Data records:
<<<<
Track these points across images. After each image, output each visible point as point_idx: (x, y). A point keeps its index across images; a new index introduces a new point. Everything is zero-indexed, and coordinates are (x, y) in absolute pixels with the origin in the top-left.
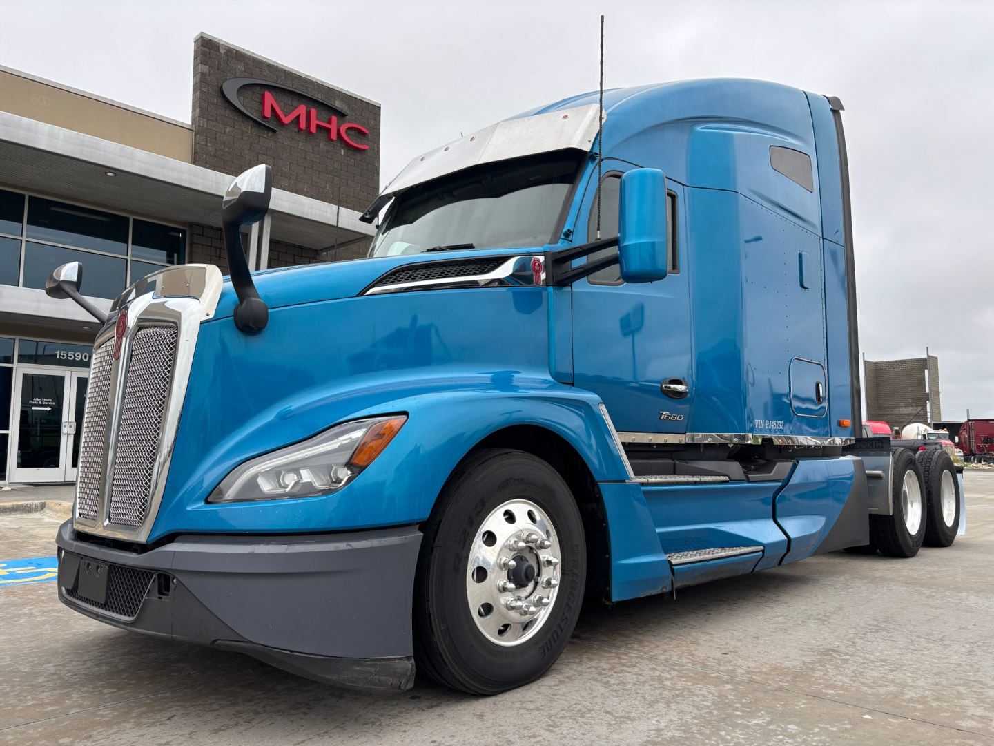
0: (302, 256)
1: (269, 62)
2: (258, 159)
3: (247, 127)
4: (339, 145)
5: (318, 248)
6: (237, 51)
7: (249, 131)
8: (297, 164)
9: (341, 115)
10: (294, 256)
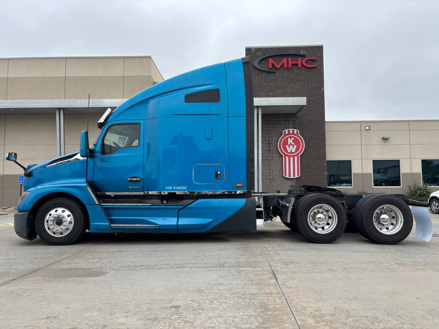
>>>>
WORK ITEM => Copy the listing above verbatim, line for line, and leave out the pictures.

EXERCISE ANSWER =>
Track these points across images. After each image, output each visible point as point_idx: (x, y). A point keeps its index across images; a new index introduces a new point. Everything is zero-indexed, and coordinates are (x, y) in absolute pixels with the origin in the top-left.
0: (302, 256)
1: (269, 62)
2: (258, 159)
3: (247, 127)
4: (339, 145)
5: (318, 248)
6: (237, 51)
7: (249, 131)
8: (297, 164)
9: (341, 115)
10: (294, 256)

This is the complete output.